I stayed in East Glacier Lodge which is a beautiful old building with no televisions and sketchy internet. It lends itself well to getting in touch with what this place is supposed to mean to human beings. Their staff all seem to share a common attitude of preserving the nature of the park and its mystical energy. There are tributes to the natives throughout the lodge and the park although for me, it wasn’t enough. Keeping a piece of your ancestral land rings hollow to me. I saw a tall Native American man tending flowers at another lodge. He resembled Will Sampson who played the chief in One Flew Over the Cuckoo’s Nest. He seemed to enjoy what he was doing and had positive interactions with a few people working with him. Maybe his life is happy. Maybe I’m the one with the problem.

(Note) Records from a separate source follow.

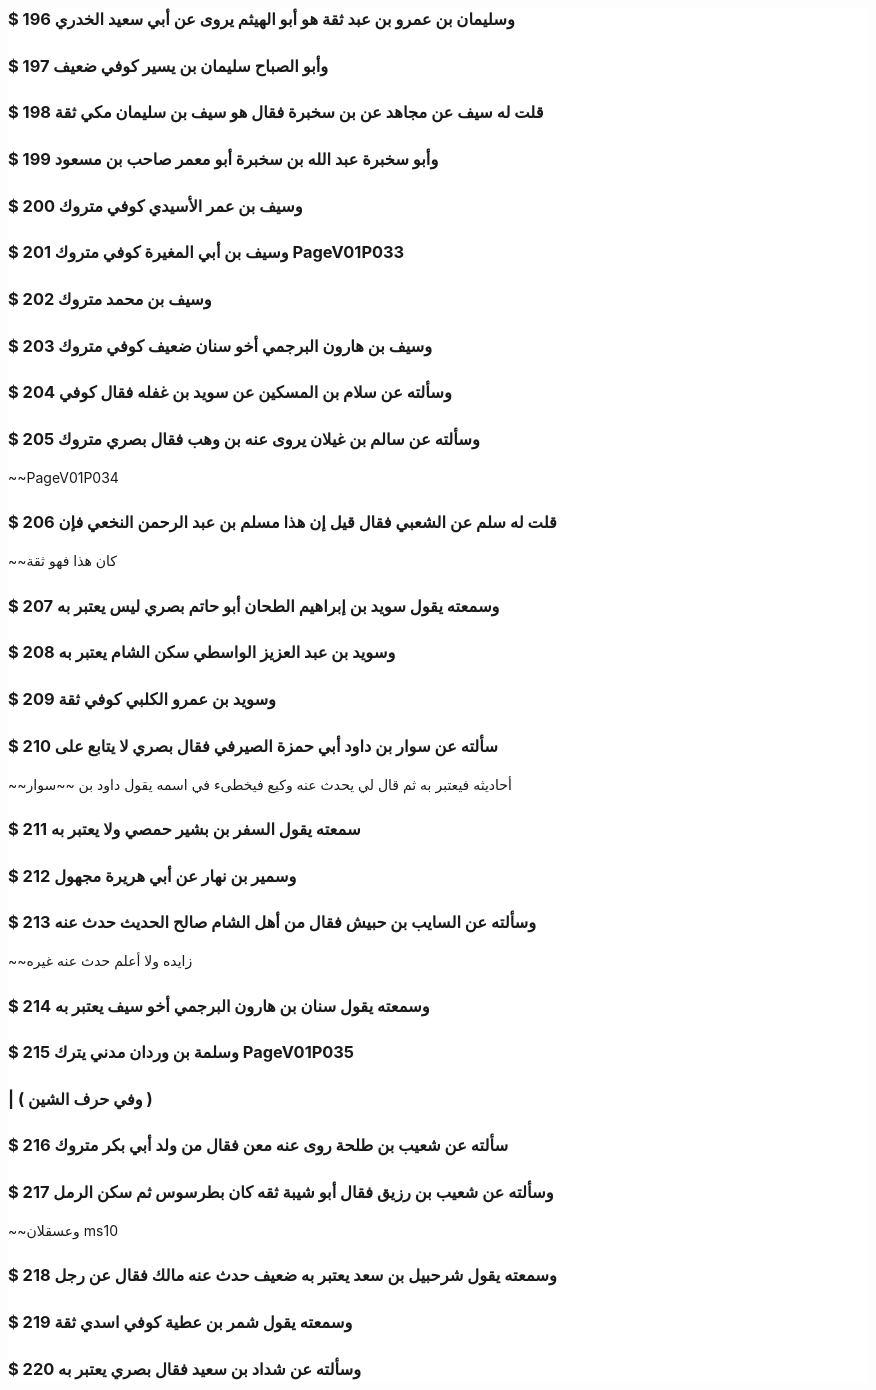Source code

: ### $ 196 وسليمان بن عمرو بن عبد ثقة هو أبو الهيثم يروى عن أبي سعيد الخدري
### $ 197 وأبو الصباح سليمان بن يسير كوفي ضعيف
### $ 198 قلت له سيف عن مجاهد عن بن سخبرة فقال هو سيف بن سليمان مكي ثقة
### $ 199 وأبو سخبرة عبد الله بن سخبرة أبو معمر صاحب بن مسعود
### $ 200 وسيف بن عمر الأسيدي كوفي متروك
### $ 201 وسيف بن أبي المغيرة كوفي متروك PageV01P033
### $ 202 وسيف بن محمد متروك
### $ 203 وسيف بن هارون البرجمي أخو سنان ضعيف كوفي متروك
### $ 204 وسألته عن سلام بن المسكين عن سويد بن غفله فقال كوفي
### $ 205 وسألته عن سالم بن غيلان يروى عنه بن وهب فقال بصري متروك
~~PageV01P034
### $ 206 قلت له سلم عن الشعبي فقال قيل إن هذا مسلم بن عبد الرحمن النخعي فإن
~~كان هذا فهو ثقة
### $ 207 وسمعته يقول سويد بن إبراهيم الطحان أبو حاتم بصري ليس يعتبر به
### $ 208 وسويد بن عبد العزيز الواسطي سكن الشام يعتبر به
### $ 209 وسويد بن عمرو الكلبي كوفي ثقة
### $ 210 سألته عن سوار بن داود أبي حمزة الصيرفي فقال بصري لا يتابع على
~~أحاديثه فيعتبر به ثم قال لي يحدث عنه وكيع فيخطىء في اسمه يقول داود بن
~~سوار
### $ 211 سمعته يقول السفر بن بشير حمصي ولا يعتبر به
### $ 212 وسمير بن نهار عن أبي هريرة مجهول
### $ 213 وسألته عن السايب بن حبيش فقال من أهل الشام صالح الحديث حدث عنه
~~زايده ولا أعلم حدث عنه غيره
### $ 214 وسمعته يقول سنان بن هارون البرجمي أخو سيف يعتبر به
### $ 215 وسلمة بن وردان مدني يترك PageV01P035
### | ( وفي حرف الشين )
### $ 216 سألته عن شعيب بن طلحة روى عنه معن فقال من ولد أبي بكر متروك
### $ 217 وسألته عن شعيب بن رزيق فقال أبو شيبة ثقه كان بطرسوس ثم سكن الرمل
~~وعسقلان ms10
### $ 218 وسمعته يقول شرحبيل بن سعد يعتبر به ضعيف حدث عنه مالك فقال عن رجل
### $ 219 وسمعته يقول شمر بن عطية كوفي اسدي ثقة
### $ 220 وسألته عن شداد بن سعيد فقال بصري يعتبر به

Let me stop and say that I felt everything I hoped to feel at Glacier. As I stood before mountains that are estimated to be between 1600 and 800 million years old, I felt my smallness and the tiny place that I know I occupy, even when things feel huge. I felt the fabric of connection that still binds me to Michael and my love for the earth and its marvels. But then the guide told us that the remaining 20-odd glaciers are expected to be gone by 2030. Unimaginable. Was this destined to happen over a long period of time or isn’t it part of the upheaval we’re seeing all over the world. Climate change. I’ve heard all the arguments from people who say it’s been hot before, we’ve had hurricanes before, we’ve had fires before. Blah-blah-blah. Our planet is threatened. I have no doubt. Blazing hot temperatures in Alaska. Water supplies in India drying up. Europe sweltering. The hottest June on record. Ever. I’m not capable of simply enjoying my good fortune without thinking about all these frightening things. I’ll be dead before the worst stuff happens. But what about all the children and grandchildren? I have hope that brilliant people will find ways to turn some of this around. That we’ll stop burning fossil fuels. That we’ll get rid of plastic in the oceans. That a place like Glacier will still have snowy peaks in the summer. But to ignore it for my own mental well-being? No can do. I had the privilege of seeing so much wildlife in the park. I saw a black bear, a moose, long horned sheep, elk and mountain goats. They’re just doing their thing. But a lot can threaten the ecosystem that supports them and I worry.
Through the train window I saw the amount of flooding that occurred when the Mississippi overflowed its banks, not to mention the smaller rivers nearby. The wooded area and retaining ponds along the tracks are filled with mile after mile of algae bloom. That can’t be a good thing. As I watched animals drinking from this green pea soup I wondered about the chemical runoff from farms into the water table. Not to mention what can happen to people’s drinking water. Still thinking of Flint over here.